[Description of the task]
All of the data below is to be written out again exactly.

------ Source information ------

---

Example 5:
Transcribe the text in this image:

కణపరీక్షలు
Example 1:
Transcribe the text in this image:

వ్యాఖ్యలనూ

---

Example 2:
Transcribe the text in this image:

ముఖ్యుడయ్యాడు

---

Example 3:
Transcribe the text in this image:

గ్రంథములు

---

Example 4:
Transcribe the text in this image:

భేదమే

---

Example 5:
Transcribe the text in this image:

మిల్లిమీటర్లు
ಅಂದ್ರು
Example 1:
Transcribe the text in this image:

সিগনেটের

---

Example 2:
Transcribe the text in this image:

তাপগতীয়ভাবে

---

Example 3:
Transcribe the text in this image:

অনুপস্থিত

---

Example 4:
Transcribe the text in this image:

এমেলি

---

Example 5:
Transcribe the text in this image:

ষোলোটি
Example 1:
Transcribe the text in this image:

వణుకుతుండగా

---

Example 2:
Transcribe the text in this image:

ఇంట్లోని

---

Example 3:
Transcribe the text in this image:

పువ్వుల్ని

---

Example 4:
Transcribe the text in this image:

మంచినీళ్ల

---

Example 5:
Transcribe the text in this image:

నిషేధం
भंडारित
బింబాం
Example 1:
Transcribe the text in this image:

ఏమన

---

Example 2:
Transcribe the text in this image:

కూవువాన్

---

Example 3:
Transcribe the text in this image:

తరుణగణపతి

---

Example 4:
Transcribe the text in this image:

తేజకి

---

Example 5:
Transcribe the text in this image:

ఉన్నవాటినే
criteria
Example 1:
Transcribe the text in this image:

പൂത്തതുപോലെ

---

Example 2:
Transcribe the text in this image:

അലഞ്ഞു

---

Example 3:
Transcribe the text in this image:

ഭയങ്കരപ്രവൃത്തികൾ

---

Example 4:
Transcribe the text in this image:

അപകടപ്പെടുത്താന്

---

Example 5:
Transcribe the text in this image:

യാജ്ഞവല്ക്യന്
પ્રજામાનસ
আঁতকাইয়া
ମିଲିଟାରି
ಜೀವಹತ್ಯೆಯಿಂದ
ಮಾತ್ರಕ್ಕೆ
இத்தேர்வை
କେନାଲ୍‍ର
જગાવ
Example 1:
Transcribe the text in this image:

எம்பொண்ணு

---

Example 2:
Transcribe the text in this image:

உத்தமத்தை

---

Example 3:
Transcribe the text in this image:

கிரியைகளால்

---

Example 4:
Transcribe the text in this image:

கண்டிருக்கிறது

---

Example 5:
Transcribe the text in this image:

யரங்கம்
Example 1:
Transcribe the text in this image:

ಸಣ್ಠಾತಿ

------

[Output]
---

Example 5:
Transcribe the text in this image:

కణపరీక్షలు
Example 1:
Transcribe the text in this image:

వ్యాఖ్యలనూ

---

Example 2:
Transcribe the text in this image:

ముఖ్యుడయ్యాడు

---

Example 3:
Transcribe the text in this image:

గ్రంథములు

---

Example 4:
Transcribe the text in this image:

భేదమే

---

Example 5:
Transcribe the text in this image:

మిల్లిమీటర్లు
ಅಂದ್ರು
Example 1:
Transcribe the text in this image:

সিগনেটের

---

Example 2:
Transcribe the text in this image:

তাপগতীয়ভাবে

---

Example 3:
Transcribe the text in this image:

অনুপস্থিত

---

Example 4:
Transcribe the text in this image:

এমেলি

---

Example 5:
Transcribe the text in this image:

ষোলোটি
Example 1:
Transcribe the text in this image:

వణుకుతుండగా

---

Example 2:
Transcribe the text in this image:

ఇంట్లోని

---

Example 3:
Transcribe the text in this image:

పువ్వుల్ని

---

Example 4:
Transcribe the text in this image:

మంచినీళ్ల

---

Example 5:
Transcribe the text in this image:

నిషేధం
भंडारित
బింబాం
Example 1:
Transcribe the text in this image:

ఏమన

---

Example 2:
Transcribe the text in this image:

కూవువాన్

---

Example 3:
Transcribe the text in this image:

తరుణగణపతి

---

Example 4:
Transcribe the text in this image:

తేజకి

---

Example 5:
Transcribe the text in this image:

ఉన్నవాటినే
criteria
Example 1:
Transcribe the text in this image:

പൂത്തതുപോലെ

---

Example 2:
Transcribe the text in this image:

അലഞ്ഞു

---

Example 3:
Transcribe the text in this image:

ഭയങ്കരപ്രവൃത്തികൾ

---

Example 4:
Transcribe the text in this image:

അപകടപ്പെടുത്താന്

---

Example 5:
Transcribe the text in this image:

യാജ്ഞവല്ക്യന്
પ્રજામાનસ
আঁতকাইয়া
ମିଲିଟାରି
ಜೀವಹತ್ಯೆಯಿಂದ
ಮಾತ್ರಕ್ಕೆ
இத்தேர்வை
କେନାଲ୍‍ର
જગાવ
Example 1:
Transcribe the text in this image:

எம்பொண்ணு

---

Example 2:
Transcribe the text in this image:

உத்தமத்தை

---

Example 3:
Transcribe the text in this image:

கிரியைகளால்

---

Example 4:
Transcribe the text in this image:

கண்டிருக்கிறது

---

Example 5:
Transcribe the text in this image:

யரங்கம்
Example 1:
Transcribe the text in this image:

ಸಣ್ಠಾತಿ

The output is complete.